Kubernetes Fundamentals
What is Kubernetes?
Kubernetes, also known as K8s, is an open-source container orchestration tool for automating the deployment, scaling, and management of containerized applications.
Kubernetes Architecture
In Kubernetes, we have MASTER NODE and WORKER NODES.
Master Node consists of:
ETCD Cluster
Kube Scheduler
Kube Controller
Kube APIServer
Worker Nodes consist of:
Kubelet
Kube Proxy
Container Runtime Engine (Docker, containerd, rkt)
ETCD
ETCD is a distributed, reliable key-value store that is simple, secure and fast.
ETCD stores the information regarding the cluster such as nodes, pods, configs, secrets, accounts, roles, bindings, and others.
Every information you see when you run kubectl get command is from etcd server.
Every change you make to your cluster such as adding nodes, deploying pods or replica sets is updated in the etcd server.
Kube-APIServer
It is a primary management component in Kubernetes.
When you run a kubectl command, the kubectl utility first reaches to kube-api server. The kube-api server first authenticates the request and validates it.
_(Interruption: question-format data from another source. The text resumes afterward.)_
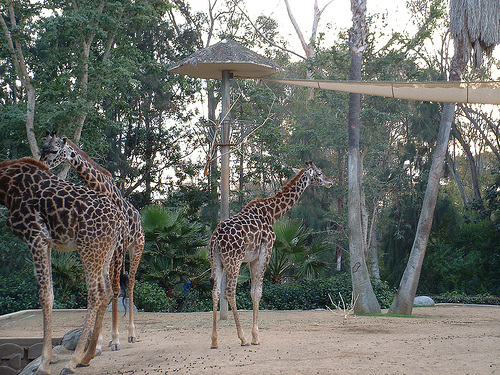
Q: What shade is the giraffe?
A: Brown and beige.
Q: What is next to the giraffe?
A: A tree.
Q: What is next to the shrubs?
A: A tall tree.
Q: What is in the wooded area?
A: Tall trees.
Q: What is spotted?
A: The giraffe.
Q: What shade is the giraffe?
A: Tan and brown.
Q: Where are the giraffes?
A: On the ground.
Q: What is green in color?
A: The leaves.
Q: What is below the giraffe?
A: The dirt.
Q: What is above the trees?
A: The sky.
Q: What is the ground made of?
A: Sand.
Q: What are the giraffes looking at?
A: Different things.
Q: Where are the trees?
A: Around the giraffes.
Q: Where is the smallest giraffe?
A: To the right of the other giraffes.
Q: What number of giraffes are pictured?
A: Three.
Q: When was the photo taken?
A: Day time.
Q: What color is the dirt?
A: Brown.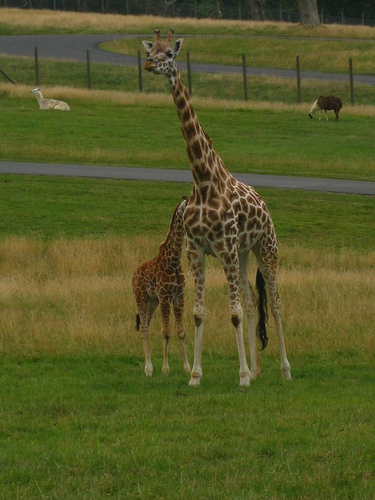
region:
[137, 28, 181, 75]
head of a giraffe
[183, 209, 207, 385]
front leg of a giraffe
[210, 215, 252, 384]
front leg of a giraffe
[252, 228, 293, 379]
hind leg of a giraffe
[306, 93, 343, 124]
brown and white llama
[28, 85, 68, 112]
white llama laying down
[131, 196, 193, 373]
a young giraffe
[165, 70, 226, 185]
neck of a giraffe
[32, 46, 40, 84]
a wooden post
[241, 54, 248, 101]
a wooden post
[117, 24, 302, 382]
adult giraffe standing with baby giraffe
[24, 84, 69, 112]
white llama laying on grass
It then retrieves the data from etcd cluster and responds with the requested information.
With the help of Kube APIServer, instead of using kubectl command line, we can also invoke the APIs directly by sending a POST request.
It is the only component that interacts directly with the etcd data store.
Kube Controller Manager
The Kube Controller Manager manages various controllers in Kubernetes.
It is a process that continuously monitors the state of various components within the system and works towards bringing the whole system to the desired functioning state.
There are many controllers available in Kube Controller Manager like
Node Controller
Replication Controller
Deployment Controller, etc
Kube Scheduler
The Kube Scheduler is responsible for scheduling pods on nodes.
It is responsible for deciding which pod goes on which node. It does not actually place the pod on the nodes, as that is the job of Kubelet.
Kubelet
- The Kubelet in the Kubernetes worker node is responsible for registering the node with a Kubernetes cluster, creating pods, and monitoring nodes and pods.
Kube Proxy
Kube-proxy is a process that runs on each worker node in the Kubernetes cluster.
Its job is to look for new services, and every time a new service is created, it creates appropriate rules for each node to forward traffic to those services to the backend pods.
It does it using IP tables rules.
PODS
Kubernetes does not deploy containers directly on the worker nodes.
The containers are encapsulated into a Kubernetes object known as pods.
A pod is a single instance of an application.
A pod is the smallest object that you can create in Kubernetes.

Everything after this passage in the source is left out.